I really believe this is the reason that one of my doctors made a concerted effort to reach out to me that one time TSH came back WAY lower than normal, but ignored the shit out of me when it was climbing steadily into myxedemaville.

You see super low could mean your thyroid hormones are super high; and super-high thyroid hormones can fuck up your heart – big time. It can cause heart palpitations, arrhythmia, atrial fibrillation, congestive heart failure, and eventually a heart attack. 

Even if your blood thyroid levels are normal, a super low TSH will give most doctors a righteous sphincter clinch. 

Conversely, a high TSH could mean your thyroid hormones are super low, and super-low thyroid hormones can fuck up your life… but not as imminently as super-high thyroid. 

People can live for YEARS with the effects of low thyroid. I mean, unless your entire thyroid ups and dies all at once, you can limp along getting not-quite-enough hormone for quite a long time – a large number of “subclinical” hypothyroid patients do just that.

Sure, you’ll feel like shit, your hair will fall out, you’ll ache all over, your neck will swell, and a bunch of other shit will happen, but you won’t die. 

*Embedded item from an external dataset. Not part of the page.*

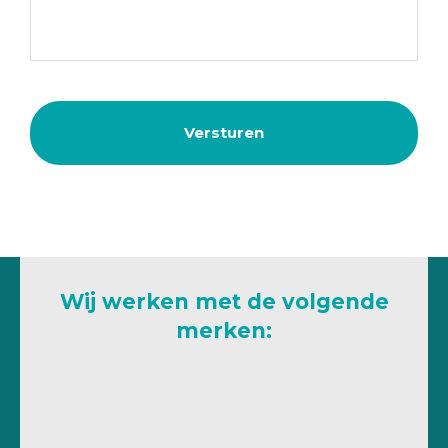
Wij werken met de volgende
merken:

As long as you don’t give up, and keep getting those thyroid tests every year, eventually your TSH will rise to the range that they have decided is worth paying attention to. 

And even if the standards change, and the clinical reference range is narrowed, they'll keep using the old, broader range. They'll err on the side of caution and delay diagnosis to avoid over-medicating the patient, and potentially causing them to have a heart attack or develop osteoporosis or go blind or, you know, die. 

The same philosophy applies when treating patients: be cautious and keep the numbers within range. After all, they took an oath to "above all do no harm," and giving someone a heart attack is definitely doing harm.

So, I totally understand. 

Of course, you could also argue that under-treating someone, and forcing them to deal with painful, and sometimes debilitating, symptoms is also doing harm. But doctors seem to operate in levels of harm. 

For example, chemotherapy can also fuck your shit up, but it can also fuck up cancer. So it's a trade off. Do the patient one type of harm to mitigate another. 

A little confession:

I recently over-medicated myself. I had gone up by half a grain. Over the course of about three weeks I started having heart palpitations and shortness of breath. I was having more frequent bowel movements and feeling a little anxious. I finally realized what was up when I started getting chest pains.

That day I stopped taking my meds for about two days, then gradually reintroduced my meds at half the dosage I'd been taking. It wasn’t enough medicine, but it also wasn’t going to kill me. 

The heart palpitations, chest pain, and overactive bowels stopped. I am now gradually increasing my dosage to where it was before I made the 1/2 grain increase.

I'm lucky. Unfortunately, not all patients are. Not all patients are as vigilant because they may not KNOW to be as vigilant. And most doctors don’t have the time, or resources, to give their patients the care, attention, or information they need.

As a result, the old-school diagnose-by-symptoms-and-adjust-the-dosage-until-the-symotoms-reolve method no longer works. Patients get  over-medicated, and become ill, and die. 

And, if the patient dies while following doctor's orders, the doctor could be liable. 

So, instead, they use a bullshit test as both a diagnostic tool and a treatment protocol. 

Because it is easier, and because no one is going to die if they have to live the rest of their lives with not enough thyroid hormone. At least not right away.

And  under-treating the disease, and forcing patients to live with their symptoms, is considered the lesser harm.